This post is part of our new series Welcome to Academia, which gives weekly updates about the interesting, weird and newsworthy happenings at Duke’s peer institutions.

University of Chicago is hosting a one-day academic conference called Jersey Shore Studies today, according to the Huffington Post. Papers to be presented at the conference include "GTL (Gym, Tan, Labor): Reproducing Labor-Power on the Shore," "The Jersey Saga: Honor Culture in Medieval Iceland and Modern Seaside" and "Foucault's Going To The Jersey Shore, Bitch!"

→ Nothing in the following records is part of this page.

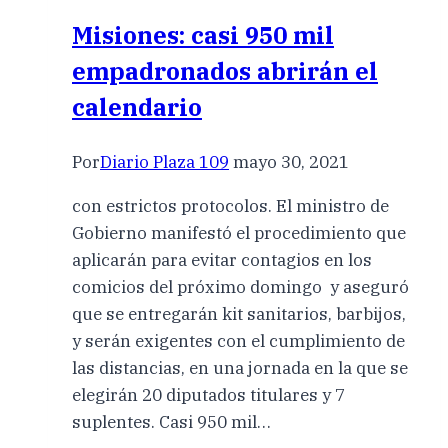
Misiones: casi 950 mil
empadronados abrirán el
calendario
Por
Diario Plaza 109
mayo 30, 2021
con estrictos protocolos. El ministro de
Gobierno manifestó el procedimiento que
aplicarán para evitar contagios en los
comicios del próximo domingo y aseguró
que se entregarán kit sanitarios, barbijos,
y serán exigentes con el cumplimiento de
las distancias, en una jornada en la que se
elegirán 20 diputados titulares y 7
suplentes. Casi 950 mil…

In hopes to replace Silicon Valley as the technology hub of the world with New York City, Mayor Michael Bloomberg is offering $100 million and city land to an academic institution that will catalyze technology growth in the city, and Stanford University and Cornell University are the two main contenders. If Stanford's proposal is chosen, the University will build a 1.9 million square-foot graduate school of applied sciences and engineering in the city, according to the Stanford Daily. If Cornell's is chosen, it will spend $2 billion to create its applied sciences campus, which would be the "largest building in the northeastern United States that creates as much energy as it uses," according to the Cornell Daily Sun.

University of Virginia student Farah Shah was sentenced Tuesday 50 hours of community service for computer trespassing last month, according to the Cavalier Daily. Shah had reportedly sent messages from the victim's email and Facebook accounts on four different occasions, and was  eventually discovered by the victim. She pled guilty to the offense and will not serve jail time.

A new Michigan state law to take affect Tuesday may prevent underage University of Michigan students from getting away with drinking from kegs, according to the Michigan Daily. Retailers now must attach to each keg that they sell a tag with the buyer's name, address, phone number and sate ID number. Police and law enforcement officials will be permitted to inspect the sales records at any time, and anyone who removes the tag may face serious jail time and fines.

Massachusetts Institute of Technology freshman and son of MIT professor and Nobel laureate, Satto Tonegawa was found dead in his dorm room Tuesday evening, according to The Tech. An odor was reportedly notice near his room, and he had not been seen for a week prior to Tuesday. Tonegawa is the second MIT student to have died in the past two months, following Nicolas Del Castillo, who was found in his room Sept. 4 after an apparent suicide.